NOT FOR PUBLICATION FILED
UNITED STATES COURT OF APPEALS FEB 4 2021
MOLLY C. DWYER, CLERK
U.S. COURT OF APPEALS
FOR THE NINTH CIRCUIT
CESAR GARRIDO SANDOVAL, No. 18-71427
Petitioner, Agency No. A209-820-325
v.
MEMORANDUM*
ROBERT M. WILKINSON, Acting
Attorney General,
Respondent.
On Petition for Review of an Order of the
Board of Immigration Appeals
Submitted February 1, 2021**
Honolulu, Hawaii
Before: CLIFTON, R. NELSON, and COLLINS, Circuit Judges.
Petitioner Cesar Garrido Sandoval petitions for review of the decisions of
the Immigration Judge (“IJ”) and Board of Immigration Appeals (“BIA”)

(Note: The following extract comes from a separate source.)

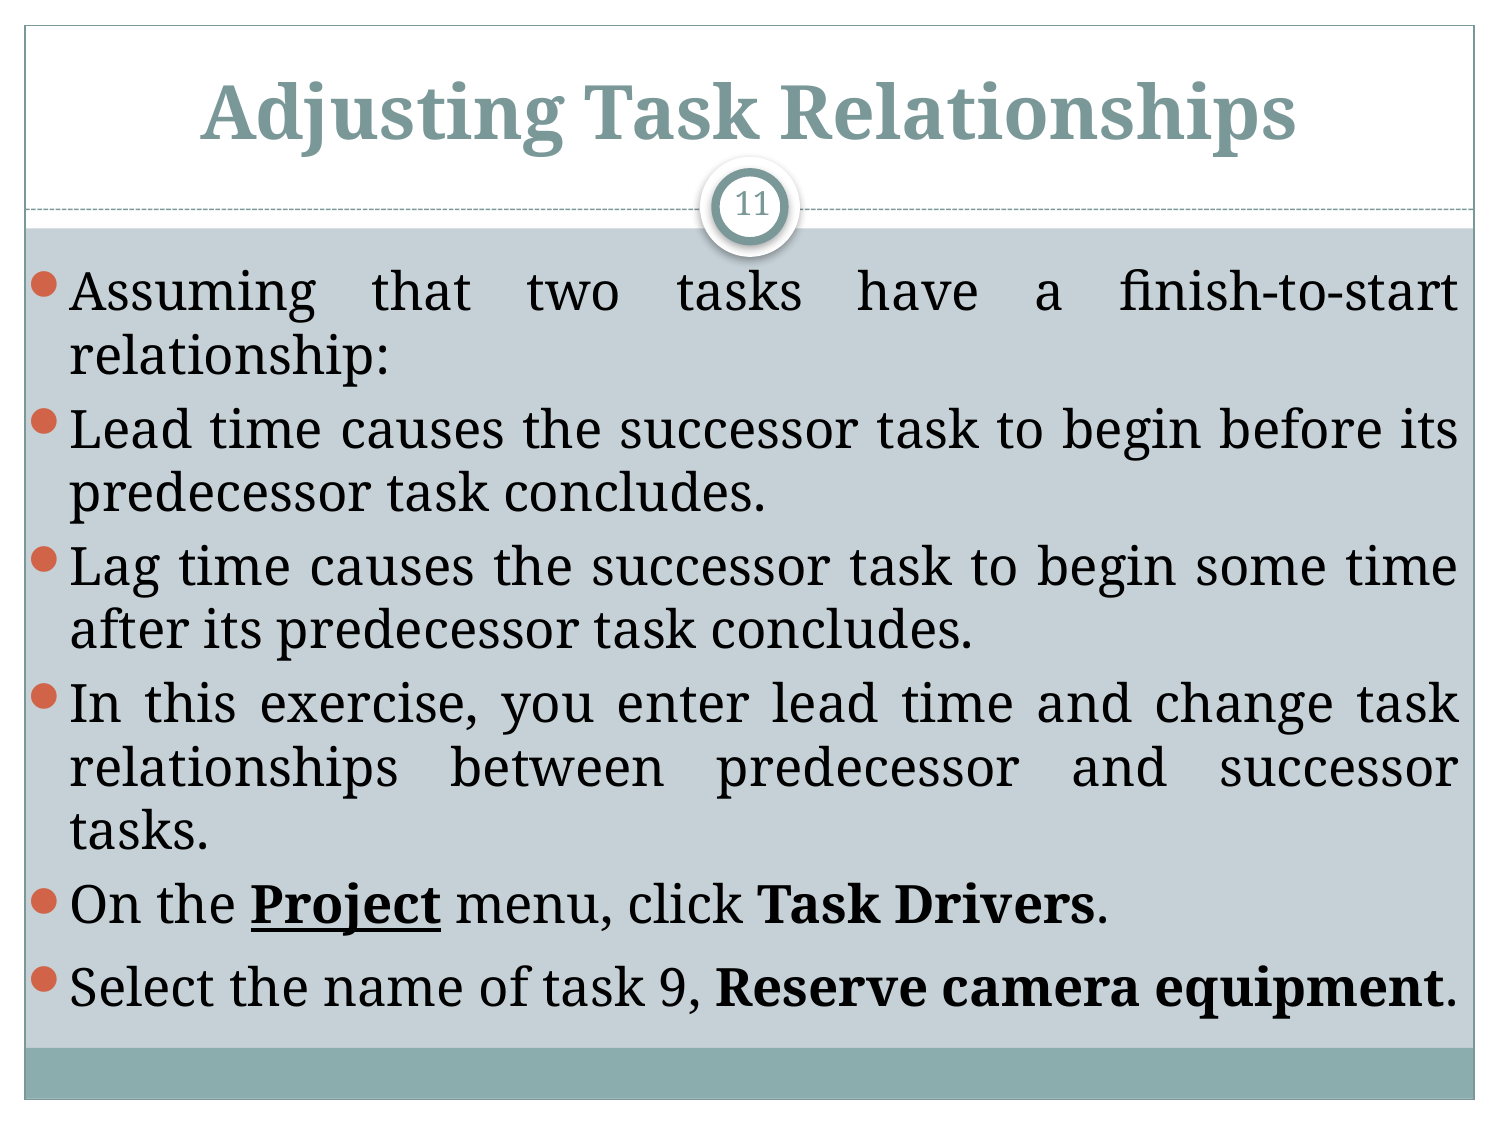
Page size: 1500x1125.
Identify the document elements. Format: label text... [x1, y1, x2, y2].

(collectively, “Agency”) denying his claim for protection under the Convention
*
This disposition is not appropriate for publication and is not precedent
except as provided by Ninth Circuit Rule 36-3.
**
The panel unanimously concludes this case is suitable for decision
without oral argument. See Fed. R. App. P. 34(a)(2).
Against Torture (“CAT”).1 Because the BIA incorporated the IJ’s decision without
additional reasoning, we “review the IJ’s decision to the extent incorporated.”
Medina-Lara v. Holder, 771 F.3d 1106, 1111 (9th Cir. 2014). Under the
“extremely deferential” substantial evidence review, the court must uphold the
factual findings of the BIA “unless any reasonable adjudicator would be compelled
to conclude to the contrary.” Lianhua Jiang v. Holder, 754 F.3d 733, 738 (9th Cir.
2014) (citation omitted). We deny the petition.
To support his claim for CAT protection, Petitioner must show he would
“more likely than not” face future torture if he were removed to Guatemala. See
Singh v. Whitaker, 914 F.3d 654, 663 (9th Cir. 2019). The record does not compel
finding a conclusion contrary to the Agency’s that Petitioner failed to meet his
burden to show he would be tortured if removed. See id.
In 2004, the Cabral and Lemus brothers threatened to kill Petitioner and his
mother if Petitioner left his place of employment. Before Petitioner quit, another
worker was found dead in a trash can. When Petitioner expressed his desire to
leave his job, the Cabral and Lemus brothers again threatened Petitioner and his
mother and then stabbed Petitioner in the abdomen. After quitting, however,
Petitioner relocated within Guatemala and lived in the country for over a year
1
Petitioner waived review of the denial of his asylum and withholding of
removal claims because he failed to sufficiently raise either issue in his Opening
Brief. See Koerner v. Grigas, 328 F.3d 1039, 1048 (9th Cir. 2003).
2
without further harm or contact from the brothers. At the time of the IJ’s decision,
Petitioner’s mother had been able to relocate and remain safely in Guatemala for
over twelve years without harm or contact from the brothers. When considering
“all evidence bearing on the likelihood of future torture . . . including. . . past
torture [and the] possibility of safe relocation,”2 the record does not compel a
conclusion different than that of the Agency. See Barajas-Romero v. Lynch, 846
F.3d 351, 364 (9th Cir. 2017); Lianhua Jiang, 754 F.3d at 738 (citation omitted).
PETITION DENIED.
2
Petitioner argues on appeal that the Agency improperly placed a burden on him to
show that it was impossible to relocate within Guatemala, contravening our
holding in Maldonado v. Lynch that a petitioner has no such burden. 786 F.3d
1155, 1164 (9th Cir. 2015). However, Maldonado does not preclude the Agency
from considering the possibility of relocation in its analysis. Id. at 1163–64 (“[8
C.F.R.] § 1208.16(c)(3) provides that, if such evidence [of the possibility of
relocation] is relevant, it must be considered in assessing whether it is more likely
than not that the petitioner would be tortured if removed.” (emphasis added)).
Here, the Agency properly considered Petitioner’s possibility of relocation based
on his mother’s successful relocation, and in doing so it did not place a burden on
Petitioner to prove impossibility of relocation.